Problem solvers have trouble taking criticism, which they view as a roadblock to progress or a detriment to morale. But they often accept it as the price to pay for fulfilling their role as protector of the people. Criticism would be far worse if their careful analysis failed to catch problems.

When working with problem solvers, try to understand their perspective and appreciate their gifts of discernment and analysis. Know that they don’t intentionally bog things down with their hyper-focus. Their goals are honorable, though they may pursue them in disruptive ways.

Minimizing Challenges

Problem-solving leaders shouldn’t be expected to forsake their analytical skills or interests, but they can certainly use them in more helpful ways. All organizations have problems, requiring people with keen eyes and minds to solve them.

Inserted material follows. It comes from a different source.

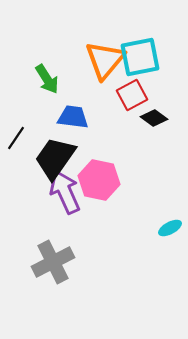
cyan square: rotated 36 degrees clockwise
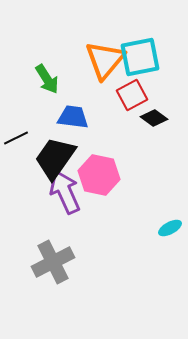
black line: rotated 30 degrees clockwise
pink hexagon: moved 5 px up
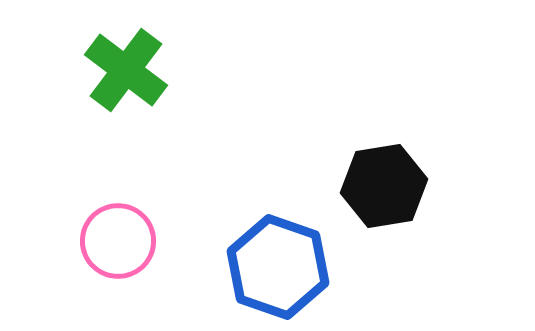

Problem solvers can learn to develop good personal relationships with peers and subordinates, thus ensuring greater trust in people, processes, practices and products, Dr. Chestnut suggests. An experienced executive coach can help them reduce skepticism and embrace challenges realistically. Rewarding relationships help dull fears of trouble and build greater confidence in well-managed systems. Getting to know problem solvers and hearing them out helps them appreciate relationships and focus on people over data.

Problem-solving leaders can develop better people skills and recognize how others respond to their actions. A coach can guide them through this process, helping them see how defiant or critical questions invite resistance. Leaders can learn to present their ideas more effectively, with everyone’s best interests in mind—a decidedly more palatable proposition. They can work on accepting feedback and consensus. They can express their intentions honorably and seek collaboration sincerely. Ultimately, they’ll learn to work the relationship side of the equation and be rewarded with better professional experiences.

Chronic problem solvers make the greatest strides in overcoming their foundational fears by seeing, admitting and facing them. A coach will point out that searching for problems is a sign of anxiety or negative thinking. A leader’s confidence is the best weapon to override fears and build positivity.

Uncertainty is a given in leadership and life, and self-assurance is vital to achieving success. Problem solvers know they have the skills to identify and mitigate risks, but they also want to trust their abilities to tackle major issues and decisions. Problems are plentiful enough; no one needs to go looking for more. Train your staff to tackle lesser problems, and delegate appropriately. Qualified employees with excellent judgment can lighten your load and any associated anxiety.

Problem-solving leaders must find an effective balance between their analytical skills and everyday time constraints by allowing others to help them. With a healthier mindset, free from fear and anxiety, they can manage problems constructively and unify people, without frustrating or discouraging them.